**Directions**. Taking the entries below, transcribe only the lines starting with the one with "Figure 3: Pulse-shape" and going on through the one with "FIGURE 7 | Provocation of σ on χ 1 .", exactly as written, without the pictures.

**Data for analysis**.
-- Opening Marker --
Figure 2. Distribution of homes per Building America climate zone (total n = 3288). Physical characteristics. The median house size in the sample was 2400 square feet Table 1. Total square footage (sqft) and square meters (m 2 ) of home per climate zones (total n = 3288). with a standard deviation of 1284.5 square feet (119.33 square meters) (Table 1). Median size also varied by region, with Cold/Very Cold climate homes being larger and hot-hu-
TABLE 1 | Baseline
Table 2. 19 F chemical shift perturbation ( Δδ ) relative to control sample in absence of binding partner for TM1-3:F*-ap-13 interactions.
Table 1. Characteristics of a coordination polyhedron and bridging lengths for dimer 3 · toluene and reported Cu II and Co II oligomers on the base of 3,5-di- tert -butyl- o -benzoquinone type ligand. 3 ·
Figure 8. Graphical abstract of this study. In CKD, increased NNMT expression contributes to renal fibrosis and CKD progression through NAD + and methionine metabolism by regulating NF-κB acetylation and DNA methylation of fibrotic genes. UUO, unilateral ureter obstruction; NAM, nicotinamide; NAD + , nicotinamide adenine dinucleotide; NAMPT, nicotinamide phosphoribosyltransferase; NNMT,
-- Closing Marker --
-- Opening Marker --
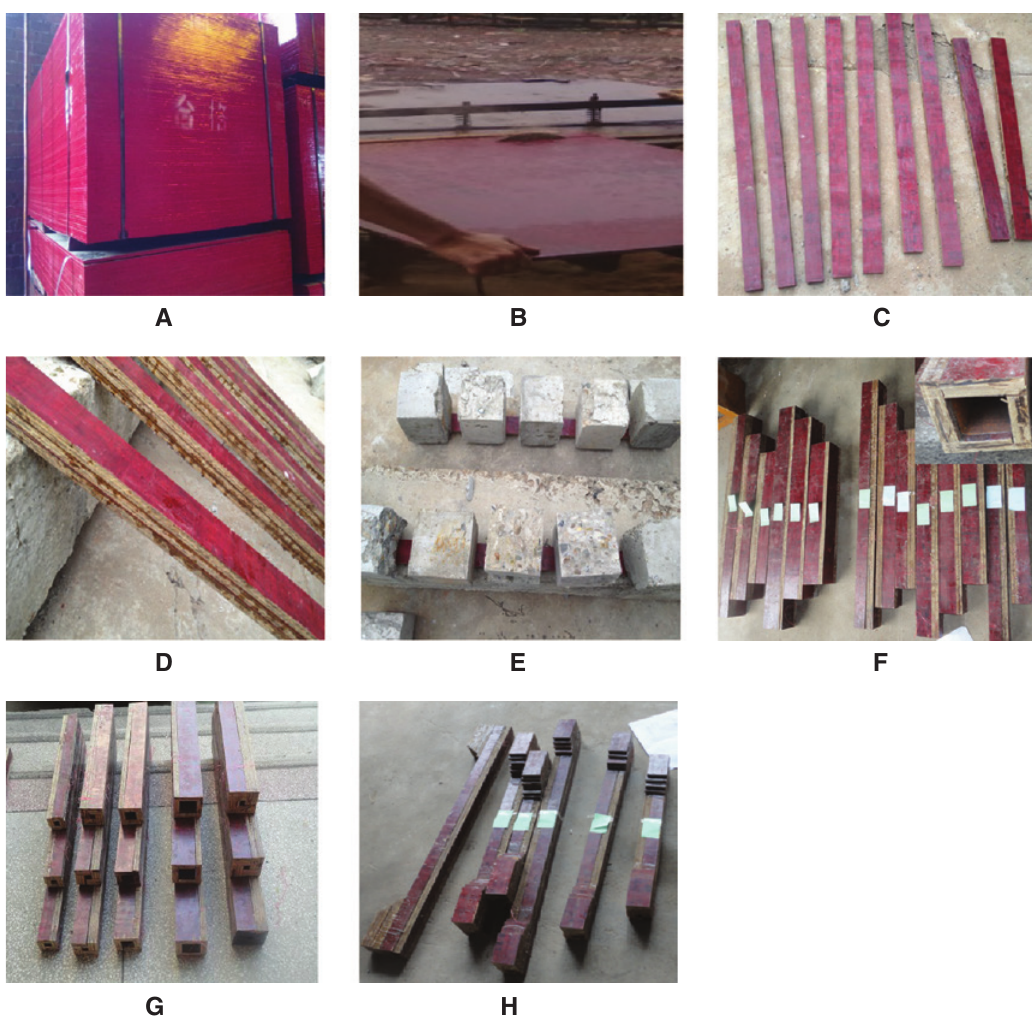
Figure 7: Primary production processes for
-- Closing Marker --
-- Opening Marker --
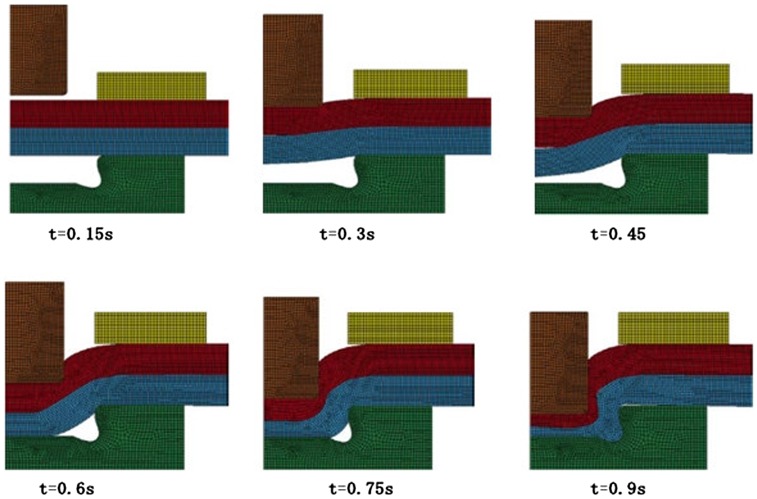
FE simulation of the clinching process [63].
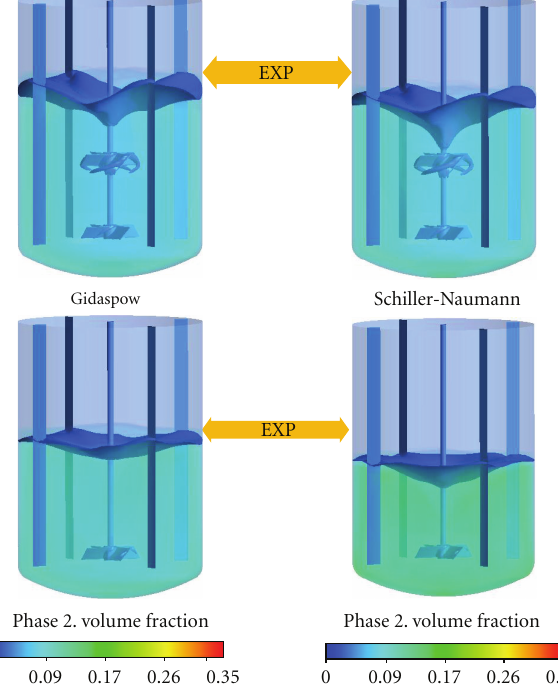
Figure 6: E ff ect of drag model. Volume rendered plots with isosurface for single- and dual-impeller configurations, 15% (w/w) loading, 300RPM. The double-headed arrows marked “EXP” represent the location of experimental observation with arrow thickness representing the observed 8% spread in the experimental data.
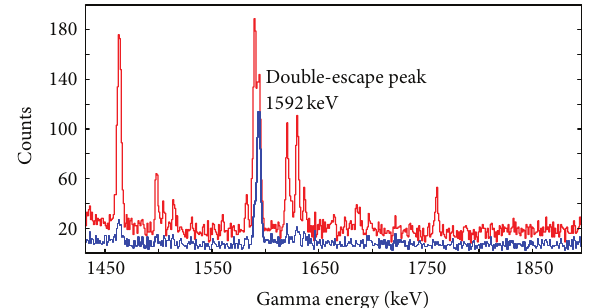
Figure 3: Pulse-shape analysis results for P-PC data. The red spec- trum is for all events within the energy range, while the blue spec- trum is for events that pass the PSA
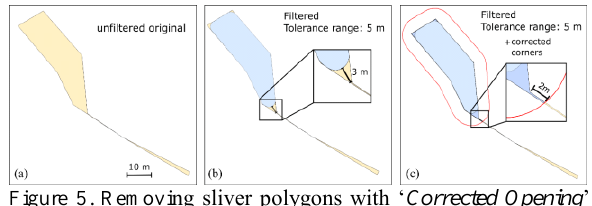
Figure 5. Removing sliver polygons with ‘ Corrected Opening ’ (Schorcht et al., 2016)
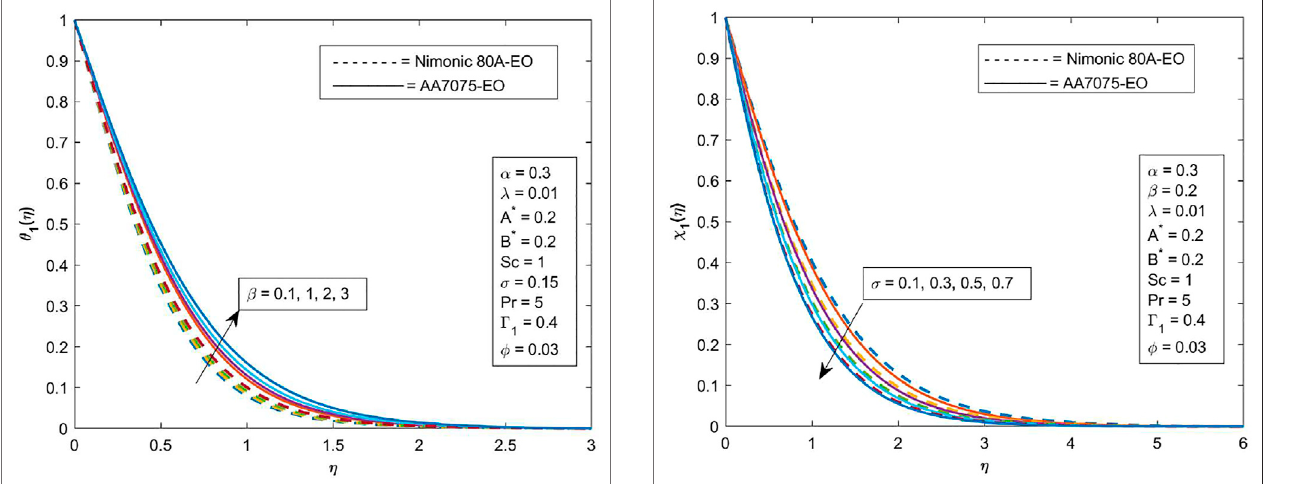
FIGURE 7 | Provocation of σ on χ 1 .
-- Closing Marker --
**Your solution**.
Figure 3: Pulse-shape analysis results for P-PC data. The red spec- trum is for all events within the energy range, while the blue spec- trum is for events that pass the PSA
Figure 5. Removing sliver polygons with ‘ Corrected Opening ’ (Schorcht et al., 2016)
FIGURE 7 | Provocation of σ on χ 1 .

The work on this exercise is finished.